Media Literacy Education (MLE) aims to empower students to exercise their citizenship in an information and communication society.

Media literacy education

From our collective experiences delivering media literacy education to young people across the world, we have learnt many valuable lessons on how to make this learning as engaging and impactful as possible.

Here is a collection of some of the main takeaways that can help you deliver the best possible lessons to your students:

  1. Ensure that media literacy can be embedded into your school timetable, and links to wider learning outcomes across the curriculum.
  2. Lessons should balance discussion-based learning with practical activities.
  3. When discussing key topics, use examples that will resonate with your students.
  4. Balance the negatives with the positives. 5. Encourage students to demonstrate effective media literacy on and offline

Skills targeted


• Media world understanding (journalistic approach, verification of sources)
• Ability to counteract the dangers of the Internet (fake news, hate speech, conspiracMy theories, cyberstalking, addiction, algorithmic confinement)
• Awakening of digital citizenship (critical thinking, freedom of expression, reflections on living together and positive campaigns)
• Development of “21st century soft skills” (self-confidence, public expression, mastery of digital tools and journalistic techniques)

Project implementation


• By training 23 teachers, and 10 librarians, giving them all the necessary tools to better understand, detect and denounce disinformation and hate speech on social networks.

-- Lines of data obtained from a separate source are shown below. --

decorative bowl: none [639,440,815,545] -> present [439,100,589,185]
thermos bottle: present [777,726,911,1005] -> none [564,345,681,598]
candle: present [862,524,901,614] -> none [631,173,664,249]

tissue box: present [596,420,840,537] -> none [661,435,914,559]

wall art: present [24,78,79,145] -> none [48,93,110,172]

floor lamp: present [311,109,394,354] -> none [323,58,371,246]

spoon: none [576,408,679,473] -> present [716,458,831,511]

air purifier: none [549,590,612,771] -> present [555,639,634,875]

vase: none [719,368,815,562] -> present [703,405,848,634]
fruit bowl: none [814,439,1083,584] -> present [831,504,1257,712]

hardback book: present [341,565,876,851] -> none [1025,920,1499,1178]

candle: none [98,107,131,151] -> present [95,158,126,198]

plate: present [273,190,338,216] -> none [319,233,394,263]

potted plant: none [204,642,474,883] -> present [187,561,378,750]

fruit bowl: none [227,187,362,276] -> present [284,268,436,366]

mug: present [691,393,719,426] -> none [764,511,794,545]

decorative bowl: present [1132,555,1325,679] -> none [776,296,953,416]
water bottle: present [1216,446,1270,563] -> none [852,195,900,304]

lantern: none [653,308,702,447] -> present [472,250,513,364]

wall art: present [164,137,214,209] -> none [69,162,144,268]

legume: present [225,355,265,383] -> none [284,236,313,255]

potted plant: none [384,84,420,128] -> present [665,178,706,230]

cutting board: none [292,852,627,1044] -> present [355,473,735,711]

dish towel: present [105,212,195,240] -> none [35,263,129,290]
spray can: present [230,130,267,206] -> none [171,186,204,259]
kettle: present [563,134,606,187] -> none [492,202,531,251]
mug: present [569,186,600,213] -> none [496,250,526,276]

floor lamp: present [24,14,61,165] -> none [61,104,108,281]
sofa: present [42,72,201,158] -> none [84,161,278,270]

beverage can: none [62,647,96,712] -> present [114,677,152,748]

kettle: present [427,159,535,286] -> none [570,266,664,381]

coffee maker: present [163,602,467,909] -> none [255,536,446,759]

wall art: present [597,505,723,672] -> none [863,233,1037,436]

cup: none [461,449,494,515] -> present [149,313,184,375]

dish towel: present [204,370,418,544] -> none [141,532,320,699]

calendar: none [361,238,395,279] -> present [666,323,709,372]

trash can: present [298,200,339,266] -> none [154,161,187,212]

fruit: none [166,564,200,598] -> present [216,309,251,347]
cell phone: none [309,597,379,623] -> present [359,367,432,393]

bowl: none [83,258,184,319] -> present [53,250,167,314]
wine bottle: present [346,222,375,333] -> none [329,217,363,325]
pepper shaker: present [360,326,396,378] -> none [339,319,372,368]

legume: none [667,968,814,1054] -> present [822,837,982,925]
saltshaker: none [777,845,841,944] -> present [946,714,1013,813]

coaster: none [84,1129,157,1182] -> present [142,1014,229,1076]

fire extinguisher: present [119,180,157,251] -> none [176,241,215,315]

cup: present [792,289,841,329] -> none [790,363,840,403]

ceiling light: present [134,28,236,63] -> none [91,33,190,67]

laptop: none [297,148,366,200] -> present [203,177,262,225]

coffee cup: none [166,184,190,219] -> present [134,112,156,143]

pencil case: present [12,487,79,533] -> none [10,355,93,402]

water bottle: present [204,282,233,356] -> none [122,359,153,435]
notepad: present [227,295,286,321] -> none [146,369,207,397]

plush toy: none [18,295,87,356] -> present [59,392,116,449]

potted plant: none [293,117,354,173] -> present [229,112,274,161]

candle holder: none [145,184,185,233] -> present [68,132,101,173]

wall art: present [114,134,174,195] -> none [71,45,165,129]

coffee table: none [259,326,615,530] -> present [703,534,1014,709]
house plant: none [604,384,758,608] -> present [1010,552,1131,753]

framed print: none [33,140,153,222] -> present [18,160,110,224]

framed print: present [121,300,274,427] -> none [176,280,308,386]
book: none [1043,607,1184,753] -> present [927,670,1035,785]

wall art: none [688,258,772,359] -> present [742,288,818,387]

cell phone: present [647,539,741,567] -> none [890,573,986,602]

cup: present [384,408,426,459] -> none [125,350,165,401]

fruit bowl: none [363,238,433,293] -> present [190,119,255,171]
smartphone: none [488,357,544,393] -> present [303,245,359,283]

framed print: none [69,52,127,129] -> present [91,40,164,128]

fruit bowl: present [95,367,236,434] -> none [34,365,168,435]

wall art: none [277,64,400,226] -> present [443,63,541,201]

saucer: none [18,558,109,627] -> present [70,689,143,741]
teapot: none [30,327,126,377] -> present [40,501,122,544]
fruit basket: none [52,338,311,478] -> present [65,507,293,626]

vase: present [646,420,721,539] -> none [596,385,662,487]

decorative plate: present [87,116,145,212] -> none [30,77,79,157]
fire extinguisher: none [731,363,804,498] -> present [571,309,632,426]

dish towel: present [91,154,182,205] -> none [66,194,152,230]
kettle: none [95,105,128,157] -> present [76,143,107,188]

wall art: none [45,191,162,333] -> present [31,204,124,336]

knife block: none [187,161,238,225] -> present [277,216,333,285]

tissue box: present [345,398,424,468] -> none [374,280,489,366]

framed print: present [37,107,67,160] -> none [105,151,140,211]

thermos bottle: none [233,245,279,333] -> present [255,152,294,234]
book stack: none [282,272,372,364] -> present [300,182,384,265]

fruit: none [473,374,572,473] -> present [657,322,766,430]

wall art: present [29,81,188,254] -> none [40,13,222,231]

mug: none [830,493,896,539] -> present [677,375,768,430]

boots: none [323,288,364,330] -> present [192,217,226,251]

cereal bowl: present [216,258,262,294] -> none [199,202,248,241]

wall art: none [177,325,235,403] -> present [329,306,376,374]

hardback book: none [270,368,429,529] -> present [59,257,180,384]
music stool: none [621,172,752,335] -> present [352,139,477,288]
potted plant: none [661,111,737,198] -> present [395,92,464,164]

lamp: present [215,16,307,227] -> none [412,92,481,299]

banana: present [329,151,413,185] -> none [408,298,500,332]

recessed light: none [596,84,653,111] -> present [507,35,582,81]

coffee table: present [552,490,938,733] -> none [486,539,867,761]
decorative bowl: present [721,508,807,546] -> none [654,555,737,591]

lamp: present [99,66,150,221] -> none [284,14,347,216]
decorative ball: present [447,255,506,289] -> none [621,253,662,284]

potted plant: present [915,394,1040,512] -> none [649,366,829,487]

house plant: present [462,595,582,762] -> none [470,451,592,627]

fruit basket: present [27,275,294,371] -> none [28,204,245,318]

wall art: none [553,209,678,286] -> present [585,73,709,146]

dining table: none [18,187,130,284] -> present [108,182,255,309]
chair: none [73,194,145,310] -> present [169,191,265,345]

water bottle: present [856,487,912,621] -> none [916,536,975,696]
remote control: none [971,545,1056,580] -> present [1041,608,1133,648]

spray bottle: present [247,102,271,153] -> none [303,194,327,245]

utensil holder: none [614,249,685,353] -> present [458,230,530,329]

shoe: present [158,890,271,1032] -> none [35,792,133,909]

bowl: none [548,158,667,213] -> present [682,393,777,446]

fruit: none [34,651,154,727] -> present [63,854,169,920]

• Once trained, they will provide 410 students with a complete innovative pedagogical kit and empower them to build their own critical minds. These “cyber-citizens” will even create their own educational and interactive materials, (articles, videos and podcasts)!

Project members

ReNews is a partnership between five organizations, pooling their collective expertise in the area of Media Literacy Education (MLE):

ARTEMIS Groupe SOS Solidarités (France), an NGO specialised in the prevention of radicalisation;

The Institute for Strategic Dialogue (UK), a Think Tank dedicated to polarisation, hate and extremism of all forms;

Civis Polonus (Poland), a foundation active in the field of civic education among the youth;

MOUVEMENT UP (France), a social enterprise specialised in media education

TINK (Turkey), Turkey’s first Technology upper secondary school.